What to do: Restate the data exactly as given and keep the pictures out.

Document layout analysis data
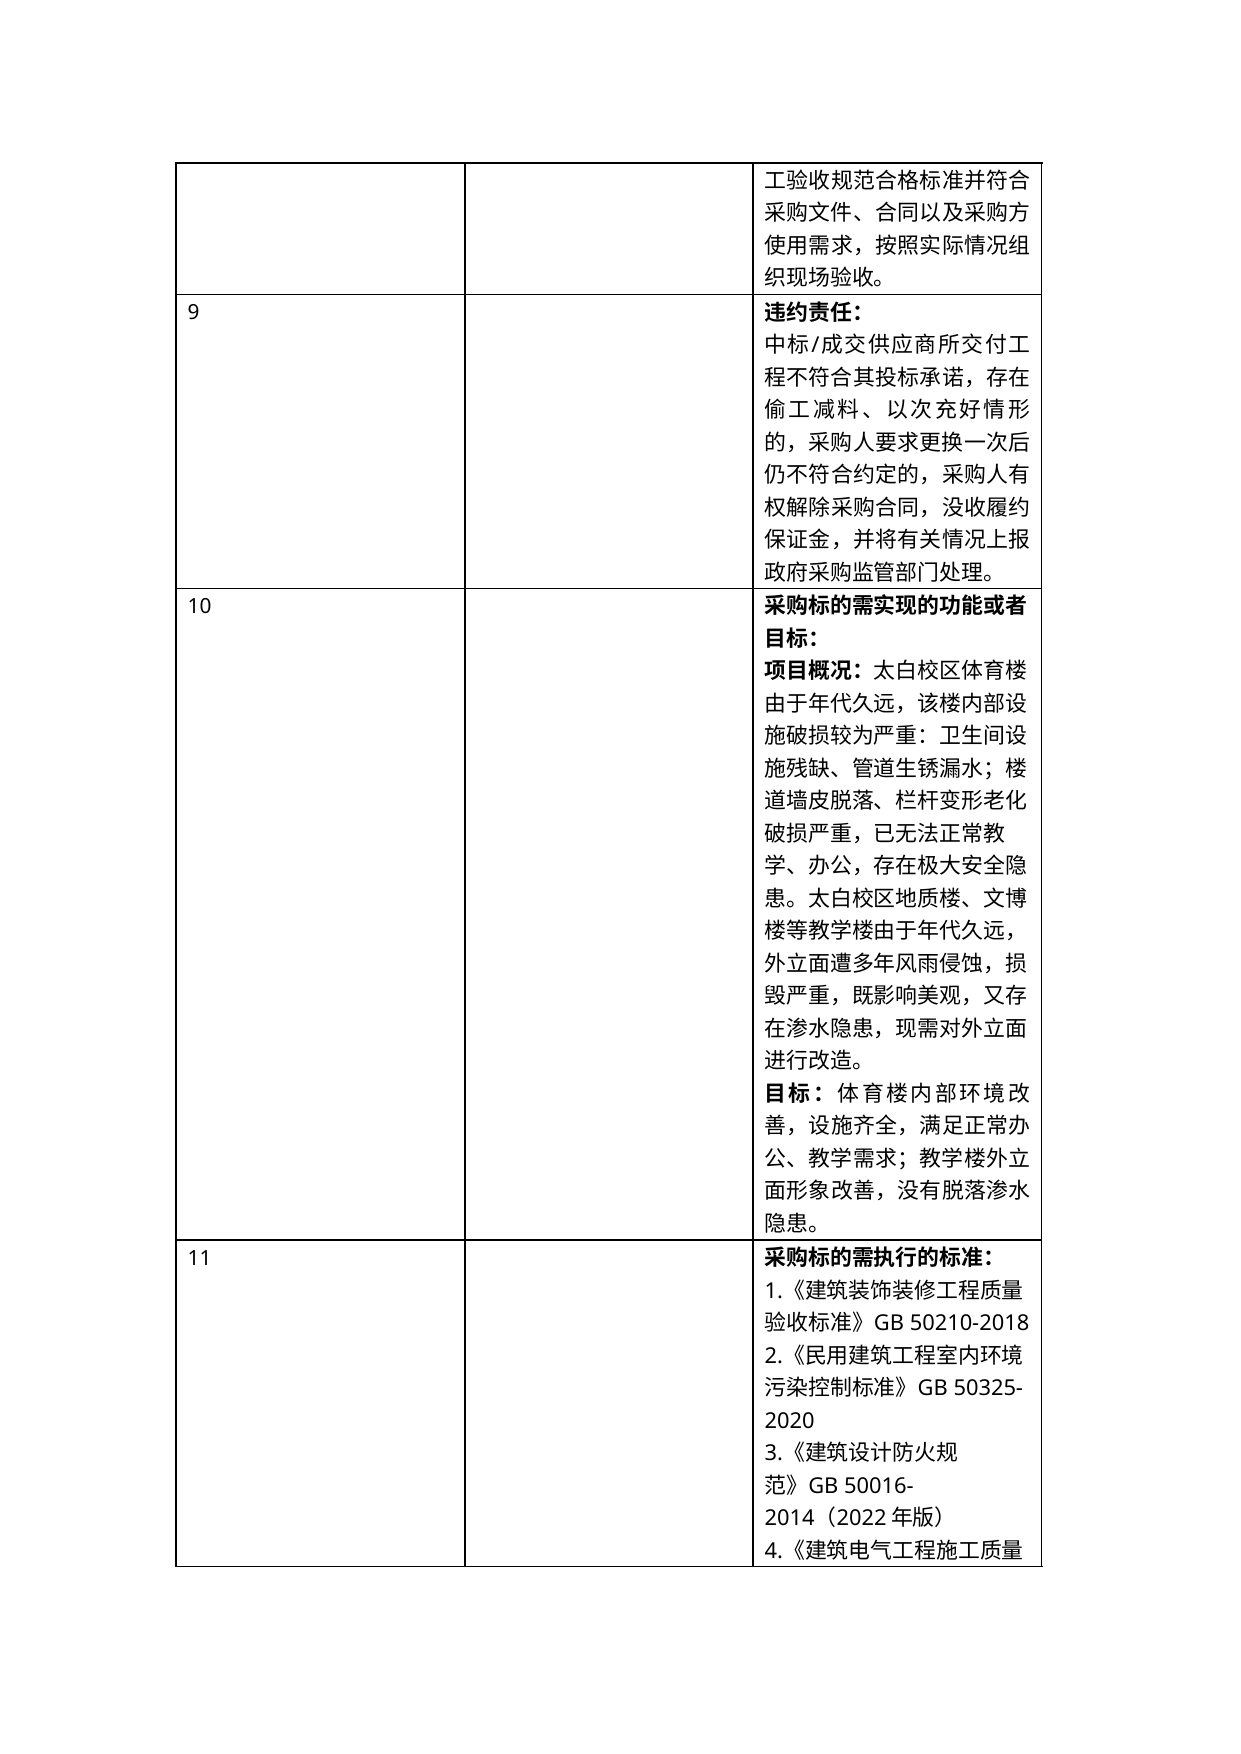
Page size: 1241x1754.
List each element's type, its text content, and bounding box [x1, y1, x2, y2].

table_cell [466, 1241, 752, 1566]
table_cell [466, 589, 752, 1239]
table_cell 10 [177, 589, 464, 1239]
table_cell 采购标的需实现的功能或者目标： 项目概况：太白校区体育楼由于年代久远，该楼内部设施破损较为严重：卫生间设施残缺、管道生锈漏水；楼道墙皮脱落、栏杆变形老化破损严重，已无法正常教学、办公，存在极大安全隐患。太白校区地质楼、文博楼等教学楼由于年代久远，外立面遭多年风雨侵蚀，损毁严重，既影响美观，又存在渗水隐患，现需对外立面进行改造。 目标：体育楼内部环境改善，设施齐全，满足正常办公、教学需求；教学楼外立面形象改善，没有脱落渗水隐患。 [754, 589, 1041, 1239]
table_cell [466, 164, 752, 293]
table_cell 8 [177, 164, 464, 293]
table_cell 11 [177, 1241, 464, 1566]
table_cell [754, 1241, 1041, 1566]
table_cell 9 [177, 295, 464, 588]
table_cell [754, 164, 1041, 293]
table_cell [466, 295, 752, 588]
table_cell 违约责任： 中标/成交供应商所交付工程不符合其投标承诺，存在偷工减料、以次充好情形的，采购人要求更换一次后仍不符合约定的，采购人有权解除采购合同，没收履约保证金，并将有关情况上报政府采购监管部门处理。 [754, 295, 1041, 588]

Exercise output:
Page size: 1241x1754.
List each element's type, its text content, and bounding box [x1, y1, x2, y2].

table_cell [466, 1241, 752, 1566]
table_cell [466, 589, 752, 1239]
table_cell 10 [177, 589, 464, 1239]
table_cell 采购标的需实现的功能或者目标： 项目概况：太白校区体育楼由于年代久远，该楼内部设施破损较为严重：卫生间设施残缺、管道生锈漏水；楼道墙皮脱落、栏杆变形老化破损严重，已无法正常教学、办公，存在极大安全隐患。太白校区地质楼、文博楼等教学楼由于年代久远，外立面遭多年风雨侵蚀，损毁严重，既影响美观，又存在渗水隐患，现需对外立面进行改造。 目标：体育楼内部环境改善，设施齐全，满足正常办公、教学需求；教学楼外立面形象改善，没有脱落渗水隐患。 [754, 589, 1041, 1239]
table_cell [466, 164, 752, 293]
table_cell 8 [177, 164, 464, 293]
table_cell 11 [177, 1241, 464, 1566]
table_cell [754, 1241, 1041, 1566]
table_cell 9 [177, 295, 464, 588]
table_cell [754, 164, 1041, 293]
table_cell [466, 295, 752, 588]
table_cell 违约责任： 中标/成交供应商所交付工程不符合其投标承诺，存在偷工减料、以次充好情形的，采购人要求更换一次后仍不符合约定的，采购人有权解除采购合同，没收履约保证金，并将有关情况上报政府采购监管部门处理。 [754, 295, 1041, 588]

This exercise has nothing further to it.